# Goal of the exercise
If a line in the listing includes the word "recession", copy it out.

# Information provided
========================
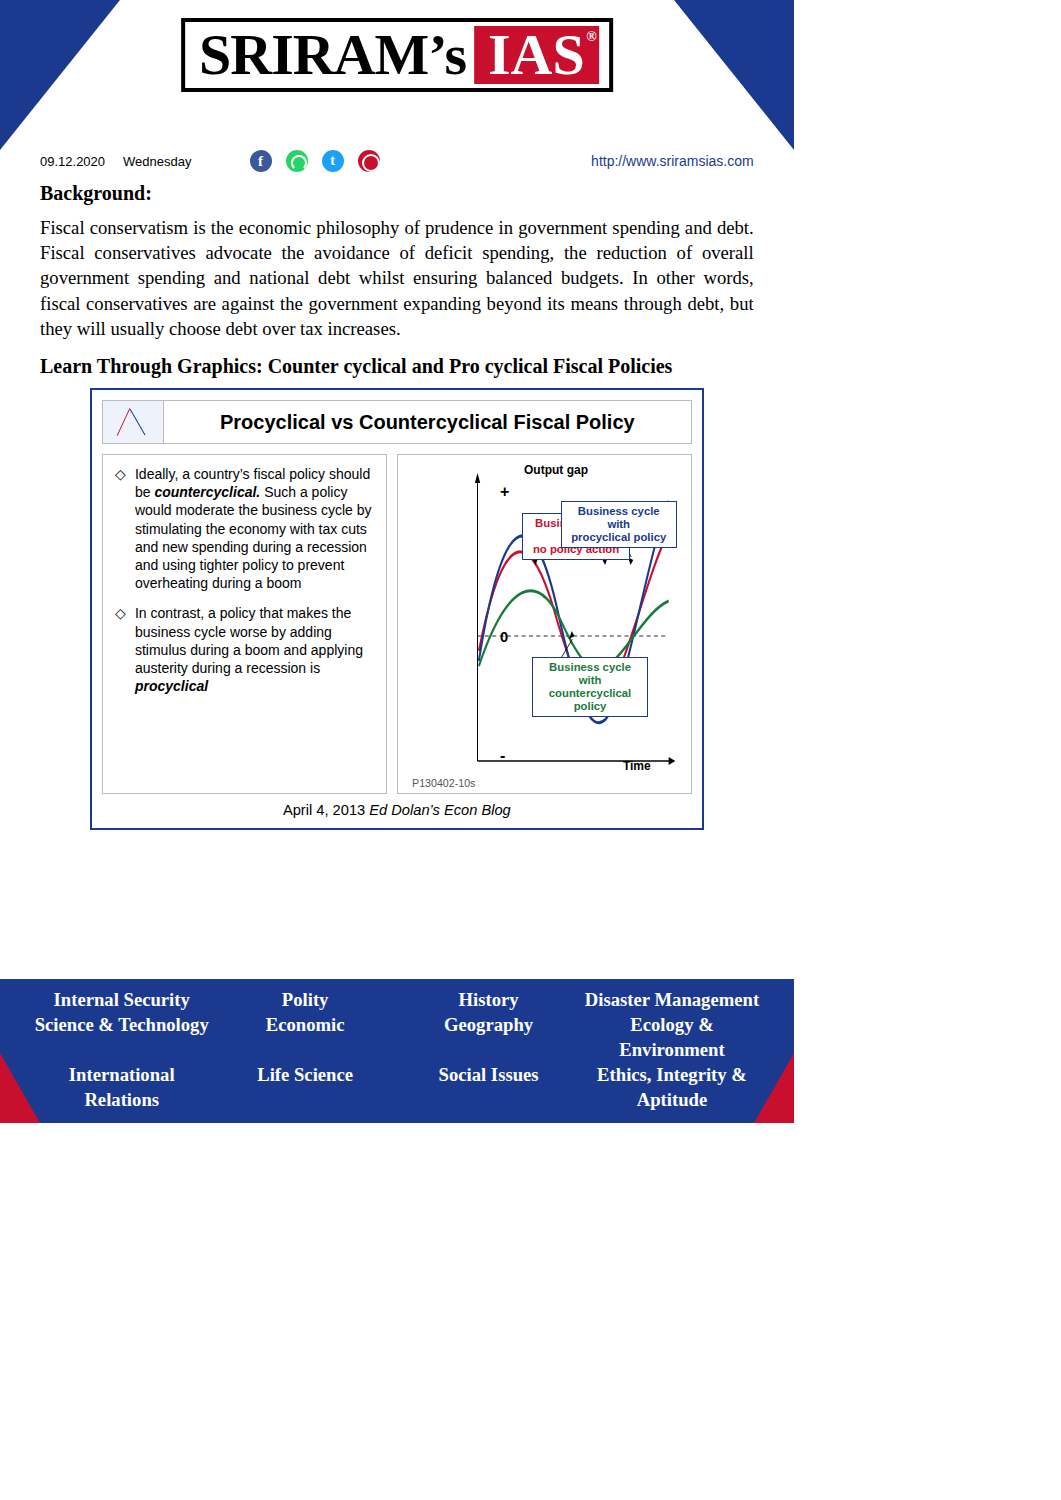SRIRAM’s
IAS®
09.12.2020 Wednesday http://www.sriramsias.com
Background:
Fiscal conservatism is the economic philosophy of prudence in government spending and debt. Fiscal conservatives advocate the avoidance of deficit spending, the reduction of overall government spending and national debt whilst ensuring balanced budgets. In other words, fiscal conservatives are against the government expanding beyond its means through debt, but they will usually choose debt over tax increases.
Learn Through Graphics: Counter cyclical and Pro cyclical Fiscal Policies
Procyclical vs Countercyclical Fiscal Policy
Ideally, a country’s fiscal policy should be countercyclical. Such a policy would moderate the business cycle by stimulating the economy with tax cuts and new spending during a recession and using tighter policy to prevent overheating during a boom
In contrast, a policy that makes the business cycle worse by adding stimulus during a boom and applying austerity during a recession is procyclical
Output gap + 0 - Time
Business cycle with
no policy action
Business cycle with
procyclical policy
Business cycle with
countercyclical policy
P130402-10s
April 4, 2013 Ed Dolan’s Econ Blog
6
Internal Security Polity History Disaster Management Science & Technology Economic Geography Ecology & Environment International Relations Life Science Social Issues Ethics, Integrity & Aptitude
========================
# Answer for this exercise
Ideally, a country’s fiscal policy should be countercyclical. Such a policy would moderate the business cycle by stimulating the economy with tax cuts and new spending during a recession and using tighter policy to prevent overheating during a boom
In contrast, a policy that makes the business cycle worse by adding stimulus during a boom and applying austerity during a recession is procyclical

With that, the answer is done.